Tucker: One other aspect to these pension funds going direct is that they have a lower return threshold than your typical private equity group. They’re trying to match their obligations with their investments and, if they can achieve a net 11-12% IRR on their investment and they have a 7% to 8% corresponding liability (long-term liability) on the other side of the balance sheet, that works for them, so they can get really aggressive in some of these deals.
Snow: Of course, in an already competitive deal market, if you are a private equity firm bidding for the same asset against a low-cost of capital Canadian pension, it must be a little disheartening that you probably can’t get to where you want to get with your own projected returns, which need to be higher.
Tucker: It makes it tough for them to play, for sure.
Flanders: Another theme to follow on is the interest within the infrastructure energy environment that you touched on briefly. Within the LP community, there’s certainly interest in getting access to deals that potentially have access to deals that have longer cash flows, earlier distributions, and that’s something you would find in the infrastructure, maybe more mature energy environment.
Snow: There reportedly is a take-private deal for Nordstrom taking place where Leonard Green and Associates, the Los Angeles private equity firm, would partner with the family that controls Nordstrom to take it public. Presumably, this would be to reposition it out of the public eye. What’s interesting about the reported deal, Mike?
Fanelli: There’s going to be a lot of things behind the scenes. That it’s not just going to be brick-and-mortar retail. They need to fully integrate the digital transformation of the business to make it more profitable, which may potentially be smaller in the near-term with future growth prospects on the horizon, and it’s easier to do that outside of the public eye.
They’re having difficulties financing the deal. When you’re talking about a leveraged buyout transaction of a company that might be on the decline in the near-term to then grow in the future, it’s very difficult to get the deal dynamics right and to get the right lenders at the table. So, that one’s a bit on the fritz right now.
Tucker: One thing we all need to keep in mind is that, for instance, in the take-private space, the number of public companies available to go private today is dramatically fewer than it was even three or five years ago. The number of publicly–traded securities out there has just, I think, declined by as much as 50%. So, a lot of the public-to-private deals that private equity groups have executed in the last three to five years—their universe is getting smaller.
Snow: What’s amazing to me is that Leonard Green and Associates still has an appetite to go after a traditional retailer. They were the owner, or are the owner, of Sports Authority, which went bankrupt. So, what do you think gives them the confidence that they can turn around this traditional retailer that is probably getting hammered by Amazon and all the other forces that are hammering traditional retail?
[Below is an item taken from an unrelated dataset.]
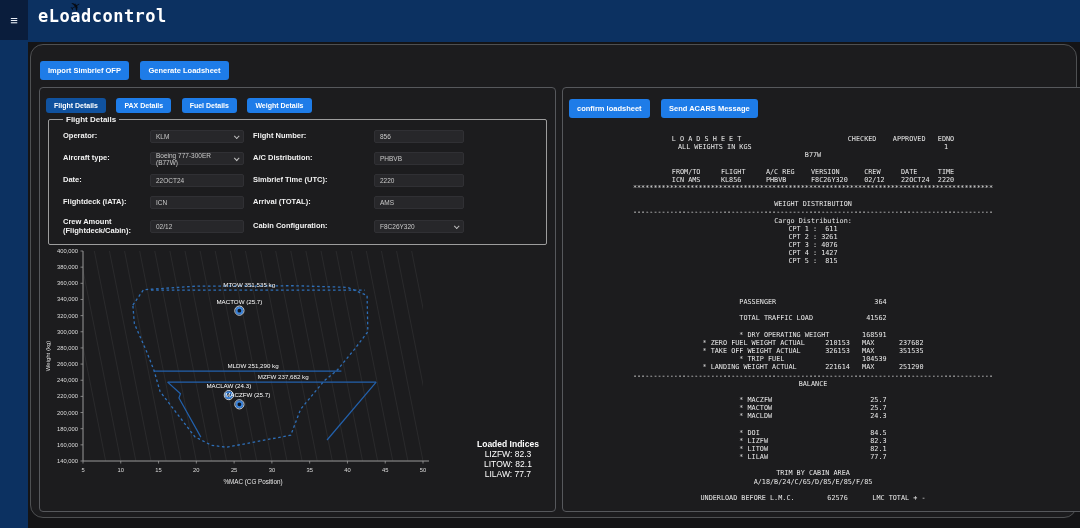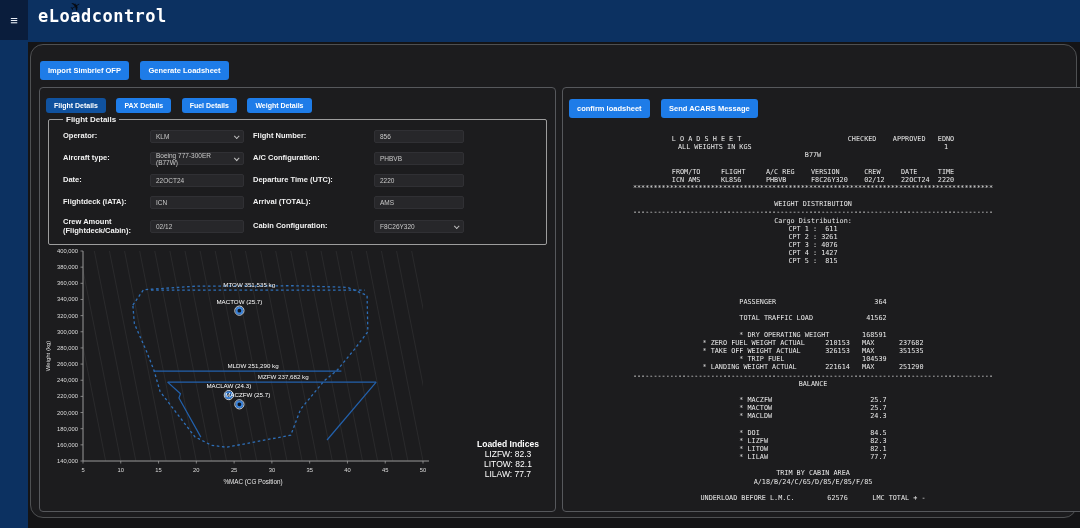"A/C Configuration:" div.flabel { text: Configuration -> Distribution }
Fanelli: I think they see a family-run business—the Nordstrom family has run that business for years—that has a great brand and a great name. They probably see value. Maybe there are some real estate plays there. Maybe there’s some financial transformation there, so I think there still is a play there. It’s just a matter of whether they can get it done with the right differential between equity and debt.
Flanders: Retail is probably one of the few sectors where you can actually find an asset at a discount, so that may be in play when they’re looking in the retail sector. Even given some of the missteps they’ve had prior in the retail sector.